Transcribe the records below from the first line to the line that includes "Gesund abnehmen, ✺", inclusive, and omit the pictures.

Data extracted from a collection

+ + + + + + +

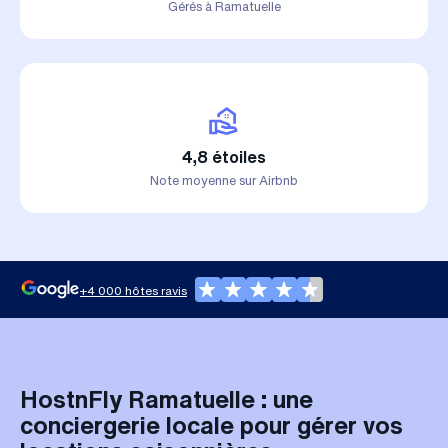
Gérés à Ramatuelle
4,8 étoiles
Note moyenne sur Airbnb
+4 000 hôtes ravis
HostnFly Ramatuelle : une
conciergerie locale pour gérer vos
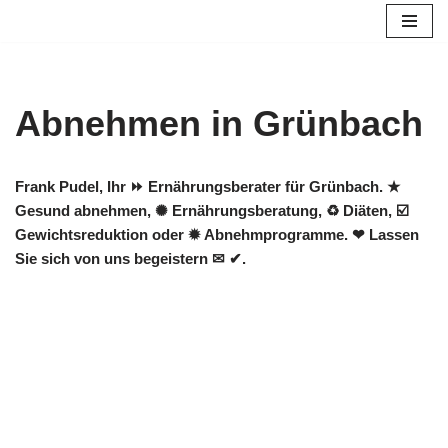
Zum
Inhalt
springen
Abnehmen in Grünbach
Frank Pudel, Ihr ⏩ Ernährungsberater für Grünbach. ★
Gesund abnehmen, ✺ Ernährungsberatung, ♻ Diäten, ☑️
Gewichtsreduktion oder ✹ Abnehmprogramme. ❤ Lassen
Sie sich von uns begeistern ✉ ✔.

+ + + + + + +

* **Answer section**
Gérés à Ramatuelle
4,8 étoiles
Note moyenne sur Airbnb
+4 000 hôtes ravis
HostnFly Ramatuelle : une
conciergerie locale pour gérer vos
Zum
Inhalt
springen
Abnehmen in Grünbach
Frank Pudel, Ihr ⏩ Ernährungsberater für Grünbach. ★
Gesund abnehmen, ✺ Ernährungsberatung, ♻ Diäten, ☑️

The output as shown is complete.